Amos Harel / IDF's idea of 'proportionate' is a matter of interpretation
In Gaza, the doctrine was 'zero risk' to soldiers' lives, even when this meant harming enemy civilians.
By Amos Harel Tags: Hamas Gaza Israel news IDFThe five detailed Israel Defense Forces investigations into Operation Cast Lead reflect a meticulous focus on the trees, and a stubborn refusal to discuss the forest. The probes lasted three months, and were thorough and extensive, but they failed to give convincing answers to some substantive issues regarding the Gaza offensive.
For more than two hours, a group of senior officers presented the findings to the media. The IDF has many good responses for the accusations, some of which came from Hamas and the UN and were proven wrong. In other instances, mistakes caused civilian deaths, but even in the case of 21 family members killed due to faulty intelligence, it is commonly accepted that these kinds of mistakes occur during fighting in difficult environments.

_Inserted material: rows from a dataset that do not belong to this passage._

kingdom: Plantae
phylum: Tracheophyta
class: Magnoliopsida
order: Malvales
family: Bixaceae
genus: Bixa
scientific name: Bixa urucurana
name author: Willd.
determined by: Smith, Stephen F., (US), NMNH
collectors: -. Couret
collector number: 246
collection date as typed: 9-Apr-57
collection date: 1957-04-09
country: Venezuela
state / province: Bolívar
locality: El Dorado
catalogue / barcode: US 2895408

The following are some of the problems:
Even the IDF admits that at least 295 civilians were killed, mostly women and children, and 162 others whose identity is not clear. International groups claim that at least twice that number of civilians were killed. The reports indirectly acknowledge the killing of several dozen civilians. How did the rest die? Obviously in war time, there is a great deal of collateral damage. But this is not a good enough answer.
The explanation probably lies in the means used during the operation. The IDF is proud of its extensive use of precision munitions. However, when a one-ton bomb is dropped into a densely populated area - of mostly poorly constructed houses - even a strike three meters off target will cause massive casualties.

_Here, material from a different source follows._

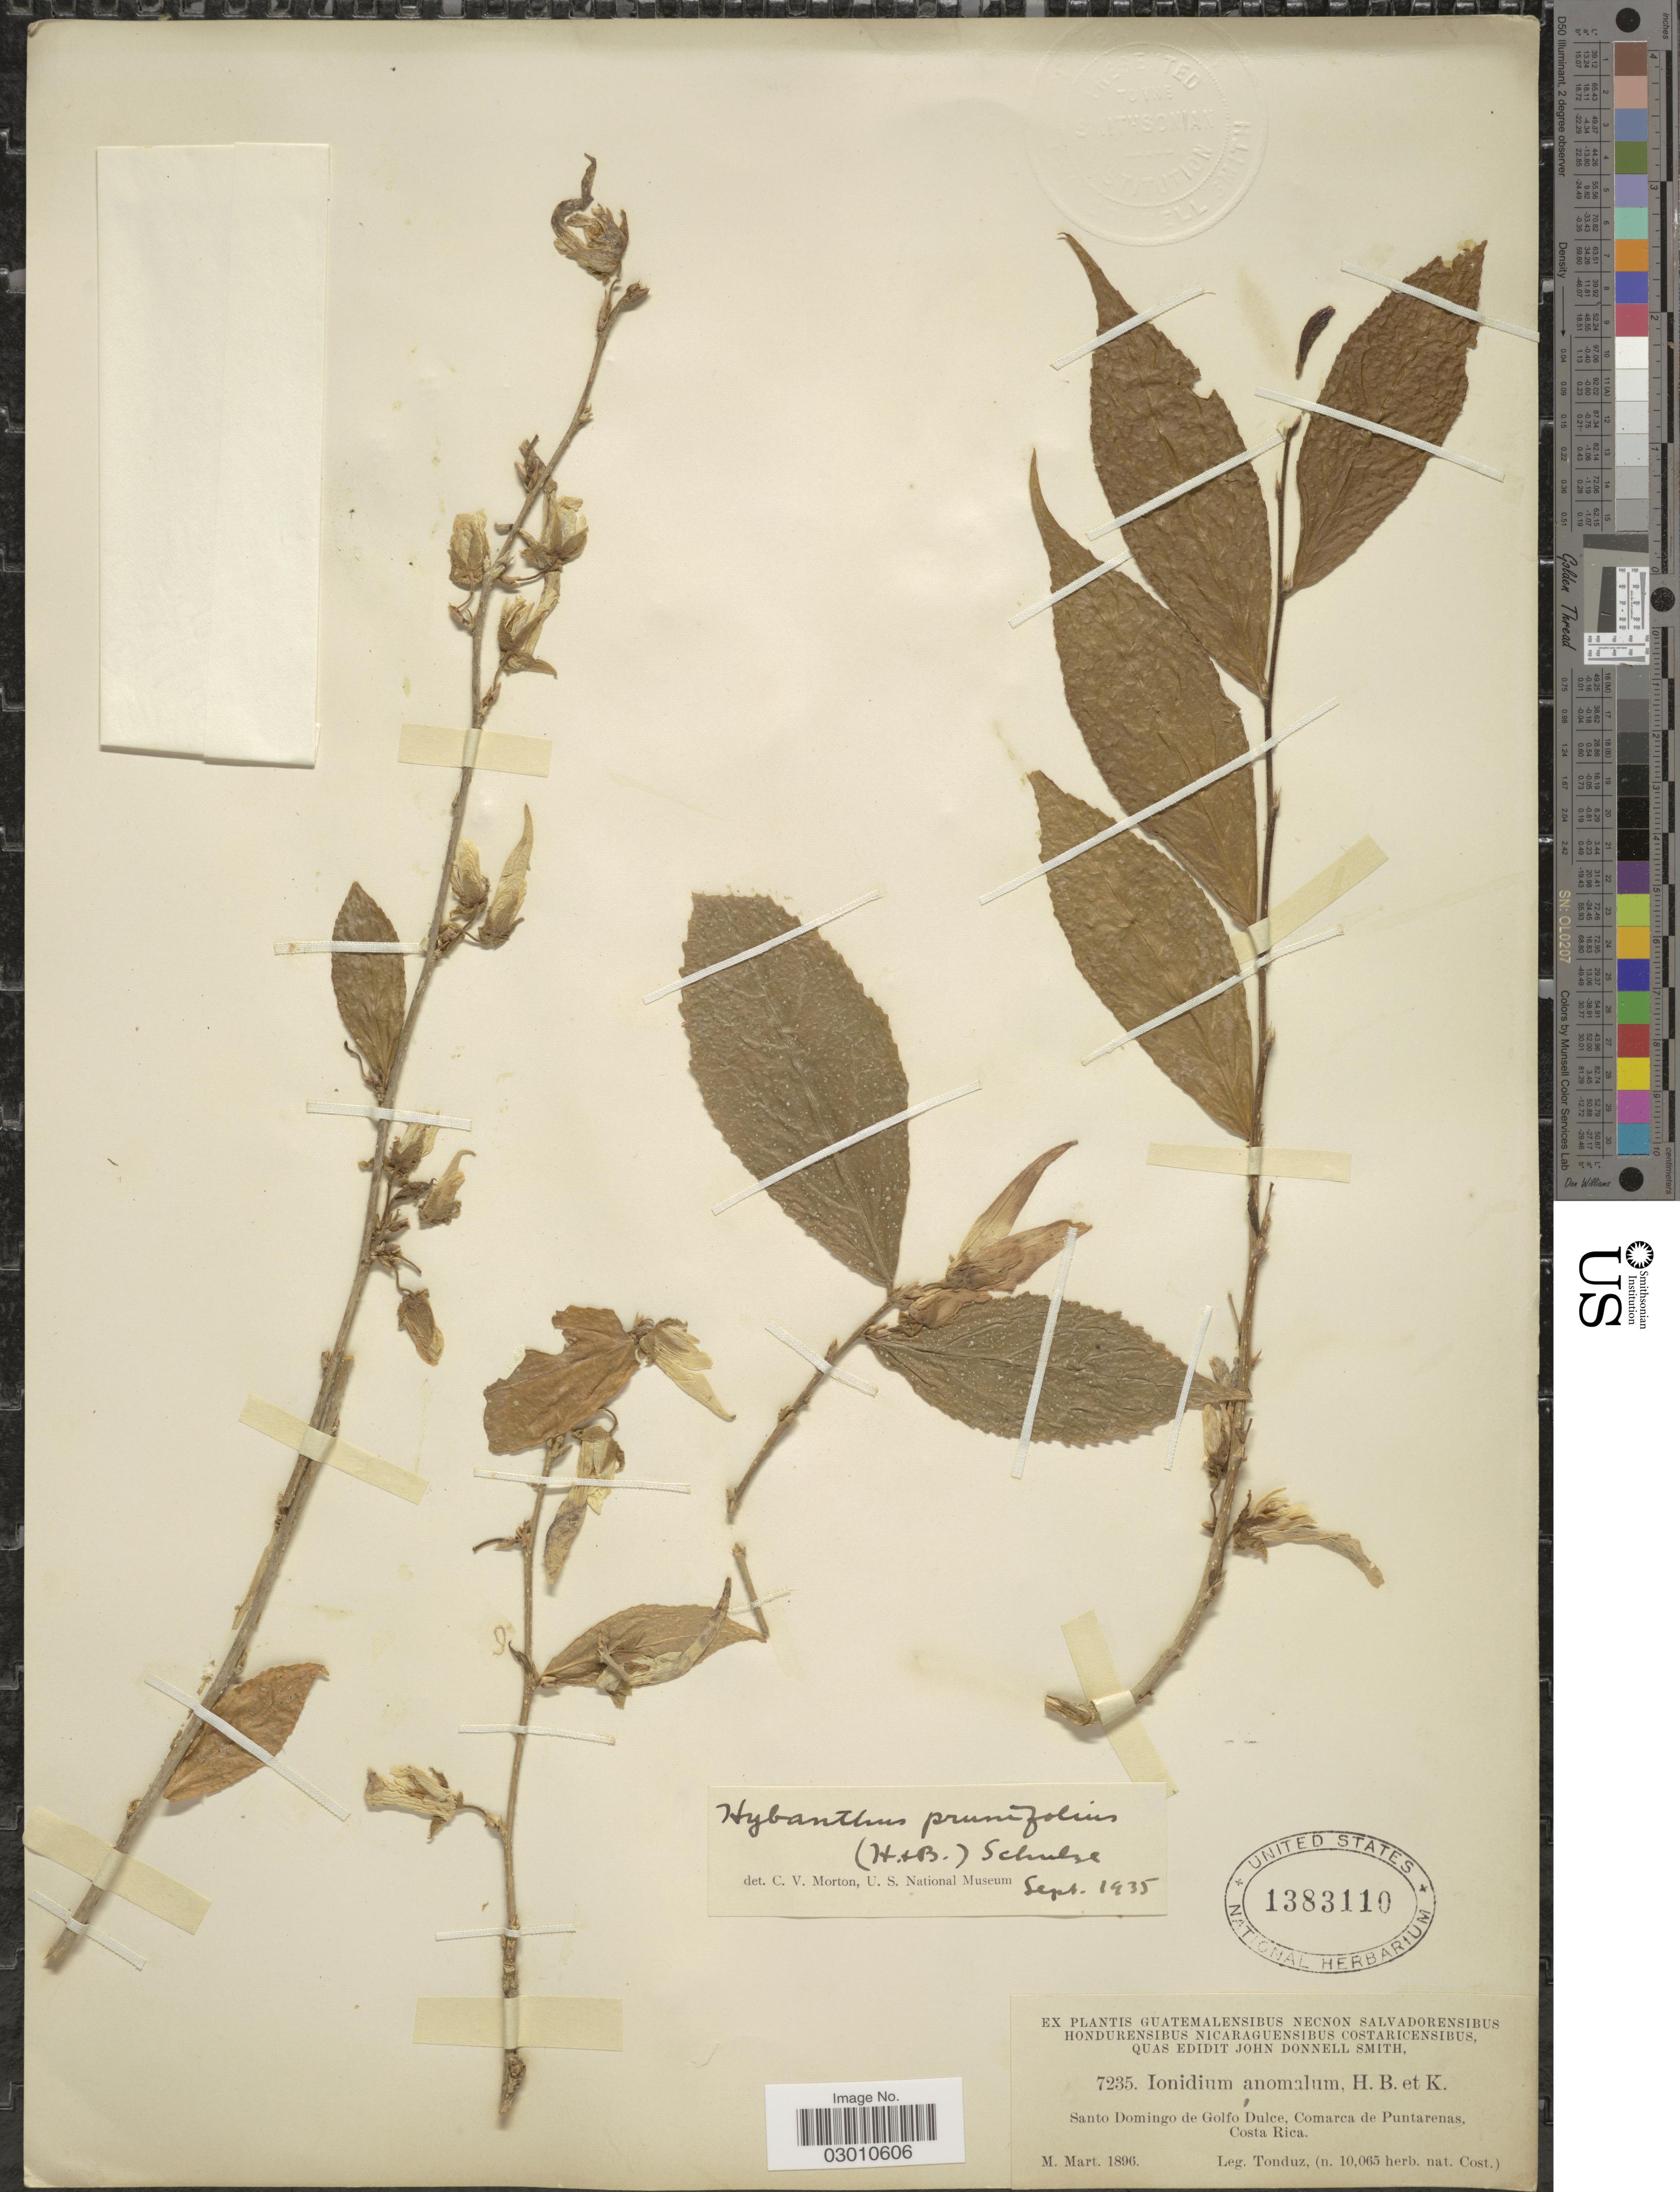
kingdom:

Moreover, in addition to the fire from the air, massive ground firepower was used. Tank rounds fired in the middle of Gaza killed civilians, as did sophisticated mortar shells (a mortar shell with an accuracy of 50 square meters is not a "precision weapon," no matter what the IDF claims).
True, measures were taken: millions of leaflets were dropped, and some 165,000 calls were made to Gaza homes, but this does not ensure that the civilians will run, or that they will be protected when they enter open terrain. The army stressed that it fired phosphorus munitions only in "open areas," but did not define this term. Conversations with artillery and infantry troops who participated in the operation suggest that the definitions were fairly loose, and that the required distance from civilian homes became shorter as fighting continued.
Was the destruction of homes "proportionate," as the probes suggest? That's a matter of interpretation. Some of the legal experts who participated in the probe did not think so, and two infantry officers who held key positions during the fighting acknowledged, "We just leveled neighborhoods."
There is no dispute: The enemy in the Gaza Strip is evil, and was cynical about exploiting civilians. True, the IDF killed fewer civilians than other armies have in similar circumstances, but the death of hundreds of Palestinian civilians occurred because the army (and the political leadership) felt it was important to complete the operation with minimal Israeli losses. In Gaza, the doctrine was "zero risk" to soldiers' lives, even when this meant harming enemy civilians.
A senior officer said Wednesday that he "refuses to apologize for having lost only 10 soldiers in the Gaza Strip," and claimed, "In Gaza we operated according to the IDF spirit."
But there are brigade commanders arguing (quietly, so that the chief of staff won't hear) that the rules of engagement were excessive and lenient. Not all the officers believe the basic assumption that extra consideration for Palestinian civilian lives means losing soldiers.